======== Texte

Le fait que les prématurés sont de mieux en mieux pris en charge et qu'à 26 semaines, un prématuré a 75% de chances de survie va aussi changer notre perception du moment où un foetus devient bébé potentiel.
L'échographie, elle, permet de suivre l'évolution du foetus/bébé dans le ventre de la mère. Depuis les années 70, le coût d'une échographie a baissé, et la technologie permet maintenant d'en faire en 3D! Ainsi, en faisant plusieurs échographies, les futurs parents prennent mieux conscience que le foetus prend très tôt un apparence humanoïde. Et les études prénatales ont permis aux médecins de découvrir que le coeur d'un foetus est formé dès 4 semaines après la conception! Ces progrès 'humanisent' un peu plus tôt le foetus et ont donc aussi pour impact de désirer des avortements plus précoces.
Passons maintenant aux autres changements de la société dans les domaines démographiques, sociétaux et économiques. Au début des années 70, la fin du baby-boom d'après guerre ne faisait que commencer. On n'en ressentait pas encore les effets négatifs. En 2022, la situation de déclin démographique continue son cours avec des conséquences négatives sur le système de retraite par répartition. En effet, le nombre d'actif par retraité baisse et pose non seulement un défi de financement, mais même existentiel!

================

Consigne.
Modifiez le passage du texte allant de « Passons maintenant aux » jusqu'à « mais même existentiel! » inclus en y remplaçant « déclin démographique » par « recul démographique », puis recopiez-le.

======== Extraits de données

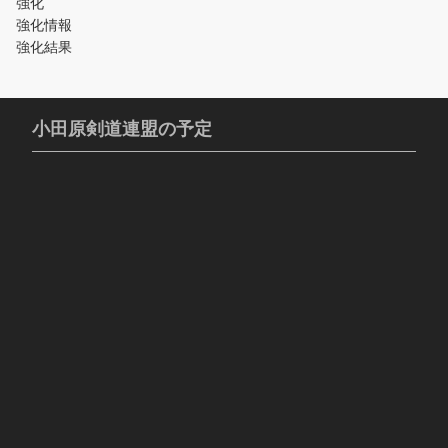
強化
強化情報
強化結果
小田原剣道連盟の予定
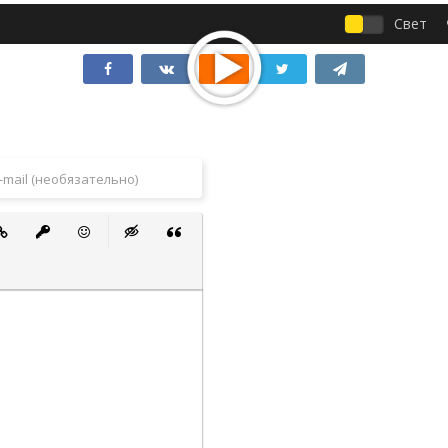
Свет
 список
ванный список
тавить ссылку
Вставить защищенную ссылку
Вставить смайлик
Вставка скрытого текста
Вставка цитаты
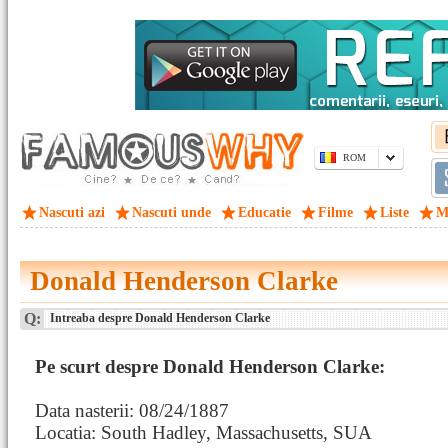
ROM
Nascuti azi
Nascuti unde
Educatie
Filme
Liste
M
Donald Henderson Clarke
Q:
Intreaba despre Donald Henderson Clarke
Pe scurt despre Donald Henderson Clarke:
Data nasterii: 08/24/1887
Locatia: South Hadley, Massachusetts, SUA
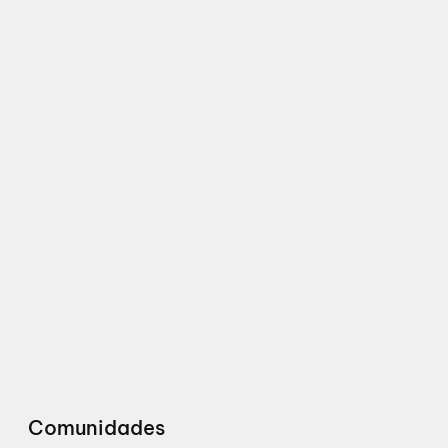
Comunidades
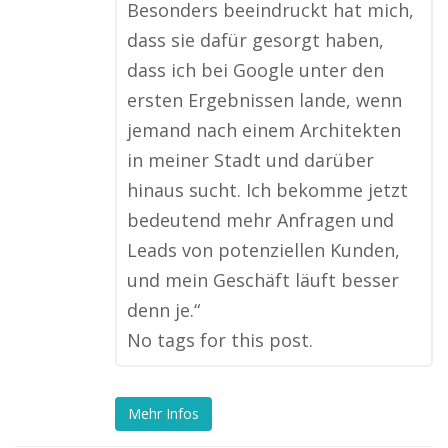
Besonders beeindruckt hat mich,
dass sie dafür gesorgt haben,
dass ich bei Google unter den
ersten Ergebnissen lande, wenn
jemand nach einem Architekten
in meiner Stadt und darüber
hinaus sucht. Ich bekomme jetzt
bedeutend mehr Anfragen und
Leads von potenziellen Kunden,
und mein Geschäft läuft besser
denn je.“
No tags for this post.
Mehr Infos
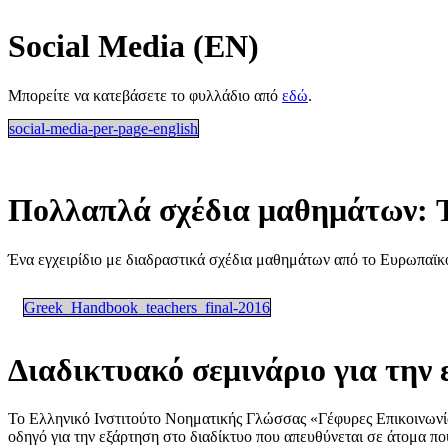
Social Media (EN)
Μπορείτε να κατεβάσετε το φυλλάδιο από
εδώ
.
social-media-per-page-english
Πολλαπλά σχέδια μαθημάτων: 
Ένα εγχειρίδιο με διαδραστικά σχέδια μαθημάτων από το Ευρωπαϊκό
Greek_Handbook_teachers_final-2016
Διαδικτυακό σεμινάριο για την 
Το Ελληνικό Ινστιτούτο Νοηματικής Γλώσσας «Γέφυρες Επικοινωνία
οδηγό για την εξάρτηση στο διαδίκτυο που απευθύνεται σε άτομα π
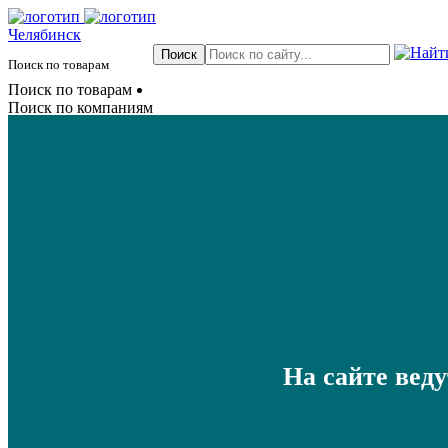
Челябинск
Поиск по товарам
Поиск по товарам
Поиск по компаниям
На сайте вед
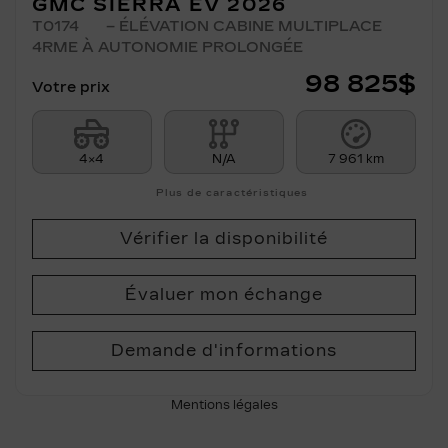
GMC SIERRA EV 2026
T0174
– ÉLÉVATION CABINE MULTIPLACE
4RME À AUTONOMIE PROLONGÉE
98 825
$
Votre prix
4×4
N/A
7 961 km
Plus de caractéristiques
Vérifier la disponibilité
Évaluer mon échange
Demande d'informations
Mentions légales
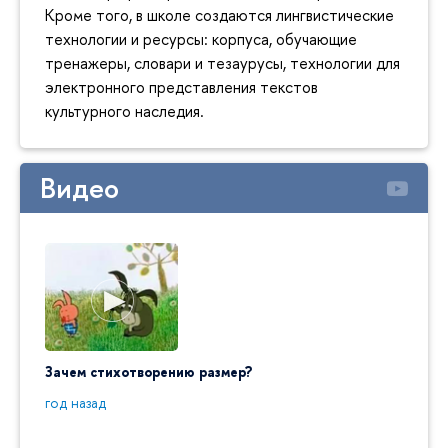
Кроме того, в школе создаются лингвистические
технологии и ресурсы: корпуса, обучающие
тренажеры, словари и тезаурусы, технологии для
электронного представления текстов
культурного наследия.
Видео
Зачем стихотворению размер?
"Ай да
пробл
год назад
год на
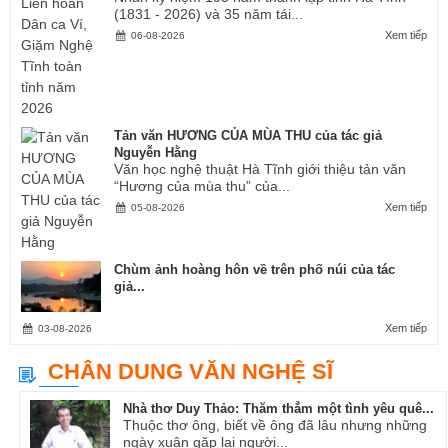
(1831 - 2026) và 35 năm tái...
Xem tiếp
06-08-2026
Tản văn HƯƠNG CỦA MÙA THU của tác giả
Nguyễn Hằng
Văn học nghệ thuật Hà Tĩnh giới thiệu tản văn
“Hương của mùa thu” của...
Xem tiếp
05-08-2026
Chùm ảnh hoàng hôn về trên phố núi của tác
giả...
Xem tiếp
03-08-2026
CHÂN DUNG VĂN NGHỆ SĨ
Nhà thơ Duy Thảo: Thăm thẳm một tình yêu quê...
Thuộc thơ ông, biết về ông đã lâu nhưng những
ngày xuân gặp lại người...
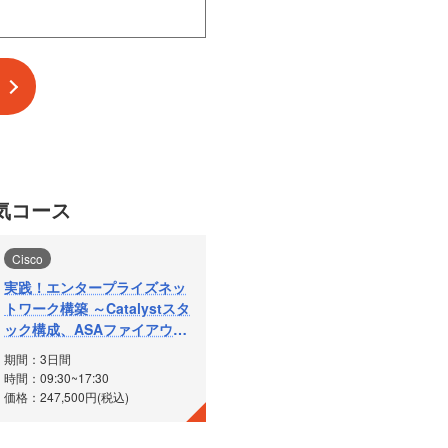
気コース
Cisco
実践！エンタープライズネッ
トワーク構築 ～Catalystスタ
ック構成、ASAファイアウォ
ール、IP-VPN接続、BGP、
期間：3日間
IP SLA～
時間：09:30~17:30
価格：247,500円(税込)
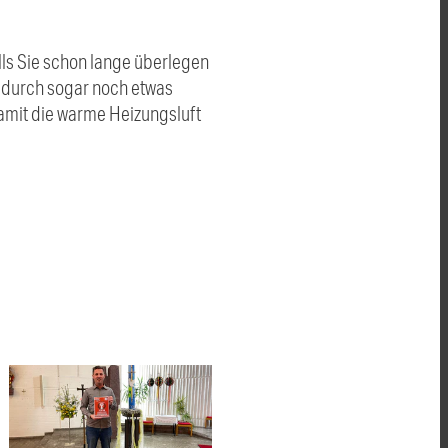
lls Sie schon lange überlegen
 dadurch sogar noch etwas
 damit die warme Heizungsluft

================

Réponse attendue.
Passons maintenant aux autres changements de la société dans les domaines démographiques, sociétaux et économiques. Au début des années 70, la fin du baby-boom d'après guerre ne faisait que commencer. On n'en ressentait pas encore les effets négatifs. En 2022, la situation de recul démographique continue son cours avec des conséquences négatives sur le système de retraite par répartition. En effet, le nombre d'actif par retraité baisse et pose non seulement un défi de financement, mais même existentiel!